Sixty years ago, polio was infecting tens of thousands of children a year. In the past few years, despite setbacks, it has been brought near eradication. Two different vaccines are responsible for the fight against polio. An inspirational story... if the two people who developed the vaccines hadn't spent their whole lives hating each other.
Salk and Sabin
Although all advancements in science are the result of hard work, high-level training, and intelligence, in the early 1950s the development of the polio vaccine looked as close to a "paint by numbers" problem as medical science was going to get. There were two different avenues open to creating a vaccine for polio. One, which had recently been proven to work with the influenza virus, involved a killed-virus vaccine. The other avenue, older but considered more perilous after a failed previous attempt at creating a vaccine, involved a weakened virus being made into a vaccine. It was just a matter of which vaccine the National Foundation for Infantile Paralysis (NFIP) would choose, and who they would choose to develop it.
In the end, they chose the relatively young and unknown Doctor Jonas Salk, who had worked on the killed-virus vaccine for influenza. This was something of an upset, but no one can say that Salk didn't come through. He found a way to grow the poliovirus in monkey kidneys, then kill it off with formaldehyde. When he injected the vaccine into monkeys, they no longer grew sick and paralyzed in reaction to exposure to a live virus. When he injected it into humans, including his own family as a sign of his confidence in the vaccine, they also resisted the deadly effects of polio. Salk was hailed by the country as a hero.
This did not sit well with Arthur Sabin. Sabin was also a polio researcher, and had his own ideas about how to go about creating a vaccine. He experimented with growing the viruses in different media, and finding different mutations of the virus. When, at last, he found a variation of the virus that could excite the proper immune response without seeming to put anyone in danger, he developed that into another vaccine — one that could be taken orally instead of injected. He didn't get nearly the same exposure Salk did. This did not please Sabin, and he let his displeasure be known.
The Furious Feud
It cannot be said that either researcher handled the feud with dignity and aplomb, but given how long it went on, it's understandable that they both had their less-than-pleasant moments. Salk maintained a good public face, but being a good public face was, according to many, part of the problem. While Salk appeared humble in public, many of his staff members complained that he claimed all the credit for their work, and minimized their contributions. Salk seemed to quietly make a lot of enemies. Although there was a Nobel Prize awarded for polio research, Salk didn't get it. He also never got elected to the National Academy of Sciences, while many of his colleagues on the polio project did.
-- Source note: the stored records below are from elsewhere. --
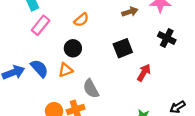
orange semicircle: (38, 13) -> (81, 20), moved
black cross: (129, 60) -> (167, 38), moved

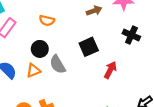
orange semicircle: (81, 20) -> (47, 21), turned 56
gray semicircle: (91, 89) -> (58, 64), moved

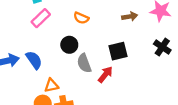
red arrow: (110, 70) -> (105, 75), moved
orange triangle: (33, 71) -> (51, 85), moved

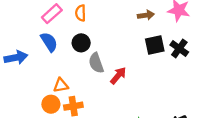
orange semicircle: (81, 18) -> (81, 13), moved, turned 64
black square: (118, 51) -> (155, 45), moved
blue semicircle: (34, 60) -> (49, 42), moved

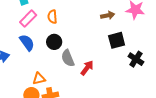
black cross: (179, 49) -> (136, 59), moved

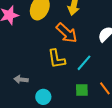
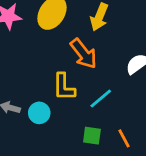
cyan circle: (43, 97) -> (39, 113), moved

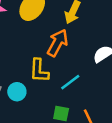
orange arrow: (84, 54) -> (57, 43), turned -116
Sabin is the most quotable person when it comes to the feud. He would do things like call Salk directly and make accusations. He would also write scathing critiques of Salk, which was fair enough, except he would send copies of them directly to Salk with personalized cover letters. The text on one such cover letter went as follows:
This is for your information — so that you'll know what I am saying behind your back. This incidentally is also the opinion of many others whose judgment you respect."
Both men claimed their vaccine was the safest. At the time, Sabin had good reason to believe his vaccine was safer, as Cutter Laboratories improperly prepared a batch of the Salk vaccines in 1955. The virus wasn't completely killed, and the children who were injected with it got sick. Eleven children died. Sabin was rightly outraged officials downplayed the incident, and refused to switch to Sabin's live, weakened virus vaccine.
That being said, Sabin's vaccine wasn't entirely safe, either. While weak viruses do no damage to the vast majority of people who are exposed to them, they can and have caused serious and even fatal cases of polio. Both vaccines had drawbacks, although neither was as bad as letting the virus continue to spread unchecked.
Who Eradicated Polio?
One of Albert Sabin's famous quotes is, "I developed the vaccine, not a vaccine." The weak virus vaccine was given to people in the form of a sugar cube, which was cheaper than an injection. Because the virus was living and could reproduce inside the body, the weak virus vaccine didn't require as high a dose of the virus as the killed-virus vaccine did. As it was cheaper to make and easier to administer, it played perhaps the greatest role in reducing polio worldwide.
Today it's Salk's vaccine that is considered the standard. The killed-virus vaccine is the safest option, as there is nothing the dead virus can do to the human body except make it more able to withstand polio. The last person to get a polio vaccine will probably be getting Salk's shot.
In the end, the world benefited from having two different options for a vaccine — one that could be administered under any conditions, and one that is more expensive, but is safer. It's a shame that the two people who led the effort to fight polio were even more interested in fighting each other.